In this paper we have considered the main corrections necessary for quantitative SPECT reconstruction. Quantitative SPECT is a more challenging problem than PET as there are a greater number of variables to be considered such as different radionuclides with different photon energies, different collimators, potential for different energy windows to be used, and the potential for drifts in performance due to the greater number of moving parts in a SPECT system. In spite of the limitations, however, SPECT is gradually transitioning from purely qualitative image reconstruction to quantitative applications. A number of studies have now been published documenting validation of quantitative SPECT for 99mTc and 123I in clinical scanning [22, 39, 4345]. Further studies have been published using phantoms to validate a number of other radionuclides [37, 46]. It is particularly encouraging to see that one of the major gamma camera vendors has developed a quantitative SPECT system incorporating the corrections discussed in this paper suitable for imaging with 99mTc at present (Fig. 7). At this stage, as the system has not been released commercially and is still under evaluation, the quantitative accuracy that will be achievable in routine clinical practice and any limitations and regions of application remain unknown. It is likely, however, that quantification with other radionuclides will follow. It is anticipated that clinical applications for quantitative measurements using SPECT will follow the more widespread introduction of such systems. For a discussion of the requirements for implementation of quantitative SPECT and of potential clinical applications the reader is referred to a recent review article by the authors on this topic [42].

Fig. 7
figure 7

The Siemens Symbia Intevo SPECT/CT system was introduced in mid-2013 as the first commercially available quantitative SPECT tomograph. It has calibration procedures and software applications for quantitative imaging with 99mTc (Symbia Intevo image courtesy of Siemens Healthcare and used with permission)
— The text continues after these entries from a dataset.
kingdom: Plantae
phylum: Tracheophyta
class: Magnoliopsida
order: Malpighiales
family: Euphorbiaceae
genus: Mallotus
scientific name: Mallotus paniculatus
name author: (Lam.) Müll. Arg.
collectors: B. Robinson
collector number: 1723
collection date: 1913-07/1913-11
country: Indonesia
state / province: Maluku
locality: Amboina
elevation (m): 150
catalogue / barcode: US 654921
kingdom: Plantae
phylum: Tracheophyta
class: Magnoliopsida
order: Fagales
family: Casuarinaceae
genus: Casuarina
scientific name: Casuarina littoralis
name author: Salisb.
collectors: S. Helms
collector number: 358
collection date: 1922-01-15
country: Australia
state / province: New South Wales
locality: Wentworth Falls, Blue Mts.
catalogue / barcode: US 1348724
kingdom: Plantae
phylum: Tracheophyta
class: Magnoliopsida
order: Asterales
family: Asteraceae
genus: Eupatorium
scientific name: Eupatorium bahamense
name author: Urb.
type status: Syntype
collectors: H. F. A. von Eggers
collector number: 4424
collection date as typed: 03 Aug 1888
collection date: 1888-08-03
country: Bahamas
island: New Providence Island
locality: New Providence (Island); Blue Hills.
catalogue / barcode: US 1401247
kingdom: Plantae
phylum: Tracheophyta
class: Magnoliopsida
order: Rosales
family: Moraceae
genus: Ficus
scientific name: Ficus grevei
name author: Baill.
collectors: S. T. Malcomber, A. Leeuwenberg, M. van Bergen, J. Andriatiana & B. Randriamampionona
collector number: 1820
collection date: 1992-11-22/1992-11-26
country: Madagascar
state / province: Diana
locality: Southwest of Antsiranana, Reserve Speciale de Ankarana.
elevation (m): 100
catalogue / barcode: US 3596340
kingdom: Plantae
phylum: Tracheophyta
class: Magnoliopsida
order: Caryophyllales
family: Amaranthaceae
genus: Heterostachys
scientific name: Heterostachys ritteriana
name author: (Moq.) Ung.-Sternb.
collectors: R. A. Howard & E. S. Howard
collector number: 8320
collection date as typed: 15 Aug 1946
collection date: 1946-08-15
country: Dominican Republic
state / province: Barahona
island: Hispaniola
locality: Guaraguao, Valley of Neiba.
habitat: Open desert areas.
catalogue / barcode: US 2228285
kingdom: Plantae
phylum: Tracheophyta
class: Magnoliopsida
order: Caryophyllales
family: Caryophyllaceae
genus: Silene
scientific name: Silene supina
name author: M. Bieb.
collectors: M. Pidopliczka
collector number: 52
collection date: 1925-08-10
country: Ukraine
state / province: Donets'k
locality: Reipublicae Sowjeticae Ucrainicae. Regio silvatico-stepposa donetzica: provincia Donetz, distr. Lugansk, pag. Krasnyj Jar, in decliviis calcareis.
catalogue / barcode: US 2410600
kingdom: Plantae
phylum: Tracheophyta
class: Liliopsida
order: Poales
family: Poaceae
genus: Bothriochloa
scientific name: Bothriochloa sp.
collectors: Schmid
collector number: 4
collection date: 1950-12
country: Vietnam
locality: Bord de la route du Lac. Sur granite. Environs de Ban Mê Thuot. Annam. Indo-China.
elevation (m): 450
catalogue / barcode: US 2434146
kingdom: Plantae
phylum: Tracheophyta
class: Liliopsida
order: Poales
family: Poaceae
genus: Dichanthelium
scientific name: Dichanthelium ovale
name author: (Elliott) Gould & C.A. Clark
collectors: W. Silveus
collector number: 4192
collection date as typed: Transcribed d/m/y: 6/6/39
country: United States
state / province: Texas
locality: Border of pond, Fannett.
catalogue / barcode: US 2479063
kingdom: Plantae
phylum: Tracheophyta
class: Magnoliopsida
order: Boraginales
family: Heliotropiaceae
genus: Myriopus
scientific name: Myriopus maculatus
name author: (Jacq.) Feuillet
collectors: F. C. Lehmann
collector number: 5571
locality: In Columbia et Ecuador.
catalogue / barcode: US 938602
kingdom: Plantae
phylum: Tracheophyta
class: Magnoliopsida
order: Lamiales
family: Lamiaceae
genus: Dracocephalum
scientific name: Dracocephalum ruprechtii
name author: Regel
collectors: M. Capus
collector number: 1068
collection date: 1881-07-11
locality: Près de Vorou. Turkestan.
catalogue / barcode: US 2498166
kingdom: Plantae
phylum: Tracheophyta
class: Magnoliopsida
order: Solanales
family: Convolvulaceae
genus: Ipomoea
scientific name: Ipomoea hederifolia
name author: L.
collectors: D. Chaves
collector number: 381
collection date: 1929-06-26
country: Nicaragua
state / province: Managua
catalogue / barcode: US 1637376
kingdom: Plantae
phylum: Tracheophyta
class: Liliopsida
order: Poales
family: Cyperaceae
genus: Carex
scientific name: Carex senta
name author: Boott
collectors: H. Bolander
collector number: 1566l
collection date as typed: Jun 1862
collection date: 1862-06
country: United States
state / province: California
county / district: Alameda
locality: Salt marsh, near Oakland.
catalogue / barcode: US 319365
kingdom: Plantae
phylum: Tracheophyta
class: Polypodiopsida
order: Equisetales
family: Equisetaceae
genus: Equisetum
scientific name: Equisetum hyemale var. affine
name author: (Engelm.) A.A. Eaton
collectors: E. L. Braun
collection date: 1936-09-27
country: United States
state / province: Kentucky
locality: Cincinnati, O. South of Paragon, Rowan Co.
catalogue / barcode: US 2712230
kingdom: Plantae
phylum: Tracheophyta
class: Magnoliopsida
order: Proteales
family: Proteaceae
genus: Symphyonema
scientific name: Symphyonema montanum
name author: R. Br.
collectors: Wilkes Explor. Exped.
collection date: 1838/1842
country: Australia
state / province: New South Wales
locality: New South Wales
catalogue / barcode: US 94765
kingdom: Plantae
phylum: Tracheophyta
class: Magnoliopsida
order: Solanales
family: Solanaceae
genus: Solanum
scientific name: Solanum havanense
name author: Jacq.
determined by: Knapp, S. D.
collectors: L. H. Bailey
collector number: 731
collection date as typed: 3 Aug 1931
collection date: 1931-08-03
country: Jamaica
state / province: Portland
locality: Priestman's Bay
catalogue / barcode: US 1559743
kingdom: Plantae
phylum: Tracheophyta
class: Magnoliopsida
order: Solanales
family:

In summary, quantitative SPECT imaging holds promise due to some of the intrinsic advantages that SPECT enjoys compared to PET, namely the ability to perform multi-tracer studies simultaneously using different radionuclides, the generally longer physical half-lives of radionuclides lending themselves to measurements of temporally extended biological processes, the ready availability of radiotracers not requiring relatively close proximity to a medical cyclotron and rapid distribution network, and the lower cost of the systems and a much greater installed base worldwide than PET. While PET maintains considerable advantage over SPECT in terms of detection efficiency and spatial resolution, quantitative SPECT is likely to find a useful role in clinical nuclear medicine.